Parte deste texto escrito até aqui foi feito há alguns anos e me relembrado por esses dias. Eu me dirigia a uma turma de alunos formandos, e falava com eles a respeito de como os supostos dons por vezes são frutos de um processo de construção pessoal, que pode ser desencadeado pelos fatos mais improváveis.

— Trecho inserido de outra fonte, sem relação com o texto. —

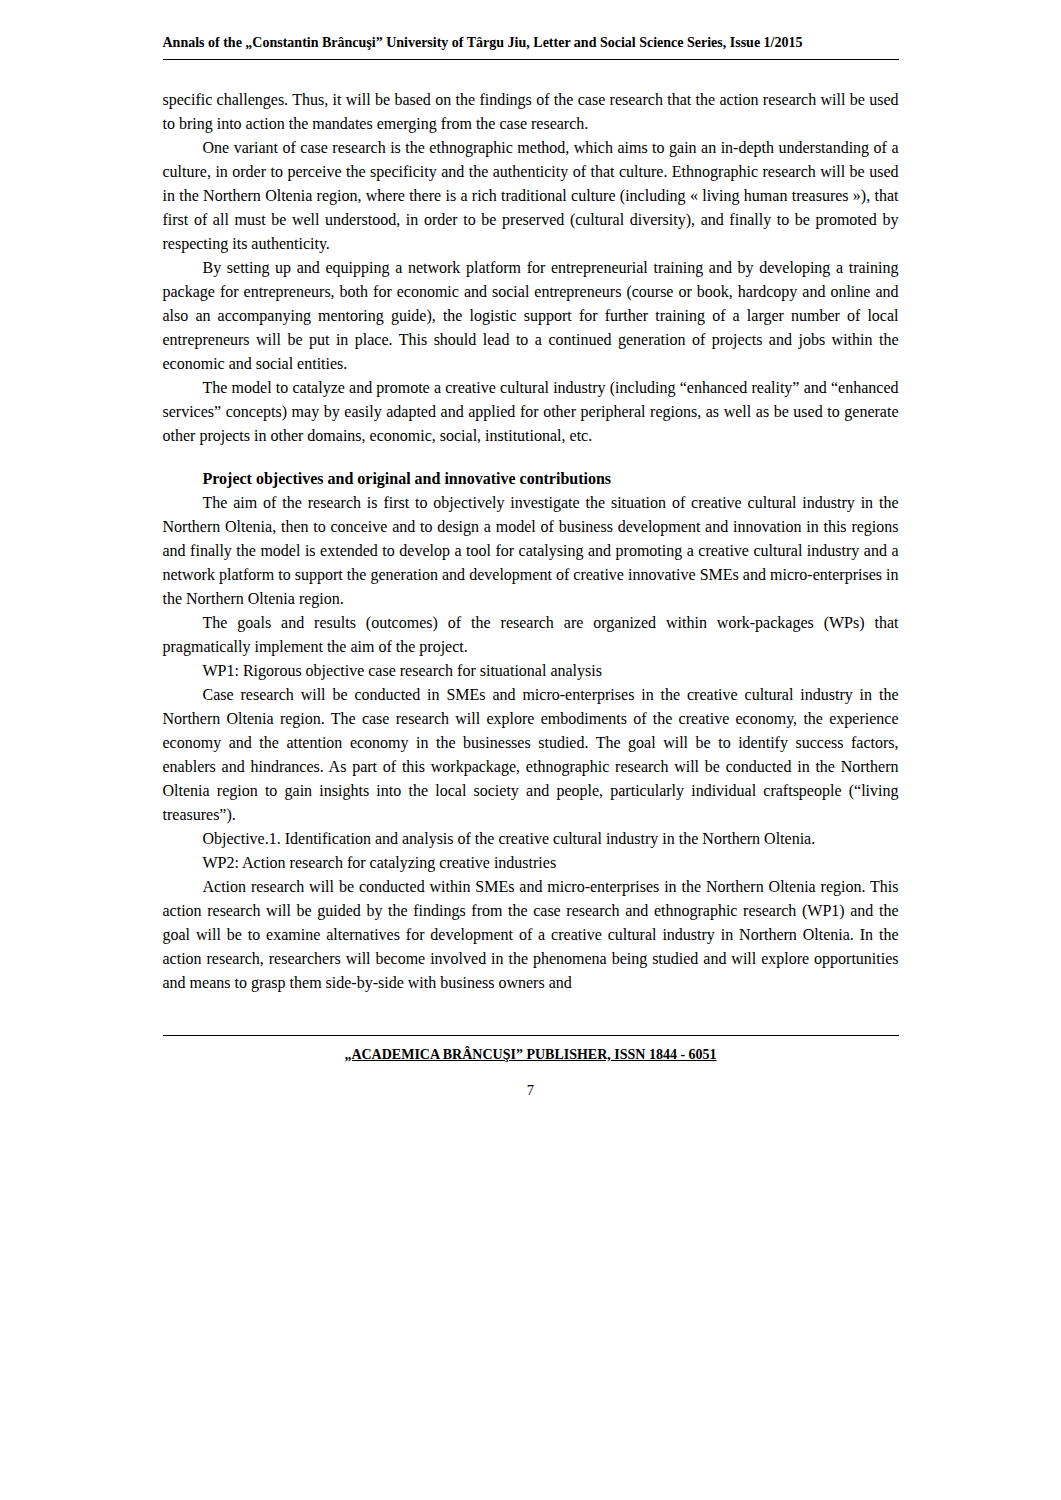Annals of the „Constantin Brâncuşi” University of Târgu Jiu, Letter and Social Science Series, Issue 1/2015
specific challenges. Thus, it will be based on the findings of the case research that the action research will be used to bring into action the mandates emerging from the case research.
One variant of case research is the ethnographic method, which aims to gain an in-depth understanding of a culture, in order to perceive the specificity and the authenticity of that culture. Ethnographic research will be used in the Northern Oltenia region, where there is a rich traditional culture (including « living human treasures »), that first of all must be well understood, in order to be preserved (cultural diversity), and finally to be promoted by respecting its authenticity.
By setting up and equipping a network platform for entrepreneurial training and by developing a training package for entrepreneurs, both for economic and social entrepreneurs (course or book, hardcopy and online and also an accompanying mentoring guide), the logistic support for further training of a larger number of local entrepreneurs will be put in place. This should lead to a continued generation of projects and jobs within the economic and social entities.
The model to catalyze and promote a creative cultural industry (including “enhanced reality” and “enhanced services” concepts) may by easily adapted and applied for other peripheral regions, as well as be used to generate other projects in other domains, economic, social, institutional, etc.
Project objectives and original and innovative contributions
The aim of the research is first to objectively investigate the situation of creative cultural industry in the Northern Oltenia, then to conceive and to design a model of business development and innovation in this regions and finally the model is extended to develop a tool for catalysing and promoting a creative cultural industry and a network platform to support the generation and development of creative innovative SMEs and micro-enterprises in the Northern Oltenia region.
The goals and results (outcomes) of the research are organized within work-packages (WPs) that pragmatically implement the aim of the project.
WP1: Rigorous objective case research for situational analysis
Case research will be conducted in SMEs and micro-enterprises in the creative cultural industry in the Northern Oltenia region. The case research will explore embodiments of the creative economy, the experience economy and the attention economy in the businesses studied. The goal will be to identify success factors, enablers and hindrances. As part of this workpackage, ethnographic research will be conducted in the Northern Oltenia region to gain insights into the local society and people, particularly individual craftspeople (“living treasures”).
Objective.1. Identification and analysis of the creative cultural industry in the Northern Oltenia.
WP2: Action research for catalyzing creative industries
Action research will be conducted within SMEs and micro-enterprises in the Northern Oltenia region. This action research will be guided by the findings from the case research and ethnographic research (WP1) and the goal will be to examine alternatives for development of a creative cultural industry in Northern Oltenia. In the action research, researchers will become involved in the phenomena being studied and will explore opportunities and means to grasp them side-by-side with business owners and
„ACADEMICA BRÂNCUŞI” PUBLISHER, ISSN 1844 - 6051
7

Coincidências que não existem, também por esses dias, aconteceu de passar um dos meus filmes eternos, O Fabuloso Destino de Amélie Poulin… Nelson Rodrigues falava que devemos “…ler pouco e reler muito. Há uns poucos livros totais, três ou quatro, que nos salvam ou que nos perdem. É preciso relê-los…” Penso que com os filmes e com todas as artes, seja a mesma coisa. Amélie é um dos meus filmes totais. E acho que já me salvou algumas vezes. Ele fala justo das descobertas singelas e fundamentais que fazemos ao longo da nossa caminhada. De como o exercício da observação do entorno associado a uma boa dose de criatividade, que pode ser trabalhada, consegue despertar uma nova perspectiva sobre tudo. E sobre nós.
A história de Amélie, uma pessoa sabe voar e se impõe um dever, nos ensina que achar um sentido real e nobre pra vida é o mesmo que encontrar um tesouro valioso. Que tão importante quanto um talento natural, são os movimentos criados e exercidos a partir de uma escolha. Por vezes parece difícil a gente descobrir para que serve e porque veio… de verdade.
Mas talvez seja só uma questão de prestar a atenção no impacto dos nossos atos nas vidas dos que nos cercam. O que mais os deixarem felizes, talvez seja o que fazemos de melhor. E não é a isso que chamam de dom? Ao se doar tempo, energia e atenção para um ofício que pode ser modificador ou feliz para alguém, instala-se uma nova ordem interna. Se é o universo conspirando ou se tudo é só matemática, física ou qualquer outra coisa bem exata, o fato é que o que vem tem volta… E vamos ficando cada vez melhores no trato daquele exercício.
Então é preciso sempre olhar largo, ou bem pertinho. Inspirar fundo, expirar longe e ter a sensibilidade de saber que o coração pensa e a mente ama e os passos de quem se doa brilham, marcando a trilha que materializa o sonho. Compreender que o empenho pesa mais que a sorte e a ousadia irmana com o êxito, que irmana com o ponto onde se quer chegar. Onde se quer chegar? O certo é que todo dia a gente cresce e ainda pode querer e ser. Vamos, enquanto somos os senhores da nossa fantasia, do nosso agora e da nossa fé. Resta encontrar o tesouro no fim do arco-íris, que quase sempre está enterrado em nosso quintal.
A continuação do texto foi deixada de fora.